Secondly, there has been a change in attitude to homeownership per se… as 20 to 30 somethings (Generation Rent) have been weaning themselves off the ‘homeownership drug’ for the last 15 years that the baby boomers were addicted to in the 1970’s and 80’s ... meaning there are less buyers at the bottom of the housing ladder to fuel the fire. That is an important factor on the long-term decrease in home moving as buy to let landlords have been buying the smaller style starter homes to house Generation Rent … yet landlords don’t tend to move up the housing ladder after a few years like first time buyers - landlords just buy another property. 
So, what is happening in Royal Tunbridge Wells with regard to people moving home?

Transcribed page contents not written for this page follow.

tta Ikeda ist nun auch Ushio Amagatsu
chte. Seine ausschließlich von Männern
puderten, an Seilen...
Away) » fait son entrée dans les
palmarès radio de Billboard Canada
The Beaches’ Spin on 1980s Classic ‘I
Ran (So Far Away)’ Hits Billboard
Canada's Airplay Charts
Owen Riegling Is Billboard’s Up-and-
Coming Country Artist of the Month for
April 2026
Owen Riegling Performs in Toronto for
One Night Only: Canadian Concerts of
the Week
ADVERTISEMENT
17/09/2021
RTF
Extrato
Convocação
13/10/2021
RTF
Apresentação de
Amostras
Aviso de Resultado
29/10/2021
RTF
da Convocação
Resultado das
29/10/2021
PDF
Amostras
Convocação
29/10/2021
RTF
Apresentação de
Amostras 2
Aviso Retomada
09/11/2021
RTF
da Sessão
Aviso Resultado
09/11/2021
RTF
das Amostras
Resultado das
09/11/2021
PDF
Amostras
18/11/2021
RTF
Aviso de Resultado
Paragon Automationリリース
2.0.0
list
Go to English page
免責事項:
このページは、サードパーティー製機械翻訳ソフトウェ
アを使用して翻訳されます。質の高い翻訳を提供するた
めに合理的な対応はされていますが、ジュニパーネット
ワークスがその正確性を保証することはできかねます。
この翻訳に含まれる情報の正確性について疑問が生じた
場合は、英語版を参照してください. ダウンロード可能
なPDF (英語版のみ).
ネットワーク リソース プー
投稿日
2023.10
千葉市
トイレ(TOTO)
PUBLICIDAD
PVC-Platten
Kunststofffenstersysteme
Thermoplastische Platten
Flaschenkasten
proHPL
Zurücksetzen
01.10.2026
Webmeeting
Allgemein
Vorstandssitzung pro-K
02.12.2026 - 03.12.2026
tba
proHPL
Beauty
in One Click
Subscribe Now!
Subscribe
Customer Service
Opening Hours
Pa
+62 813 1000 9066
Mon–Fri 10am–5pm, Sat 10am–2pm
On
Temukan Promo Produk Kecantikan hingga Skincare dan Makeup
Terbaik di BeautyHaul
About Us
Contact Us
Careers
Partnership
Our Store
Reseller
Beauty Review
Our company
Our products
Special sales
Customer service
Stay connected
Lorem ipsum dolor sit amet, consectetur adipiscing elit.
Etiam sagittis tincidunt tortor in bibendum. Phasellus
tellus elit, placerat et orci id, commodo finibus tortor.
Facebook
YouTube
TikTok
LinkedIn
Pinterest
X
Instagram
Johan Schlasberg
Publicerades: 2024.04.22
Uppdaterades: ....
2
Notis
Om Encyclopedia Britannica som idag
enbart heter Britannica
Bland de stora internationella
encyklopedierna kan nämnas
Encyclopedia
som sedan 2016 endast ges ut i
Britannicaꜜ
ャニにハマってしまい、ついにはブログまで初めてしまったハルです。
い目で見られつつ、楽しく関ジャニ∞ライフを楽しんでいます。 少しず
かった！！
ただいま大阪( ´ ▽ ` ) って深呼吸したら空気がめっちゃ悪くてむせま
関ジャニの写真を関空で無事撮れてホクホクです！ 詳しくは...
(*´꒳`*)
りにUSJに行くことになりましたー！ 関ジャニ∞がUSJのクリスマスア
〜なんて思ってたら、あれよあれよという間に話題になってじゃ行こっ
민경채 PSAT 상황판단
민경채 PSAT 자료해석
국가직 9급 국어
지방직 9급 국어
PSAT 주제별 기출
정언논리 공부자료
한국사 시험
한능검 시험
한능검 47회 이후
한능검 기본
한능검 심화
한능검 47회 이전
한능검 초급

I have mentioned a number of times in my articles about the property market in Royal Tunbridge Wells, that the number of people who move home (i.e. the number of property transactions) is a more important bellwether to the health of the local property market. 

Therefore, I comparedthe number of people moving home in Royal Tunbridge Wells to the regional stats of home movers and the country as a whole. I also decided to look at a long-term point of view to judge the Royal Tunbridge Wells housing market, because as can be seen on the first graph, there is often short-term volatility. Looking at the stats...  
Since 1995, people in Royal Tunbridge Wells have moved home 35.55% more often than the national average

Looking at this second graph, 107% of the Royal Tunbridge Wells’ (TN4 to be precise) privately owned housing stock has been sold since 1995 - interesting when compared to the national figure of 79%. Why? Well I am sure this might be the topic of an up and coming article on the Royal Tunbridge Wells Property Market Blog.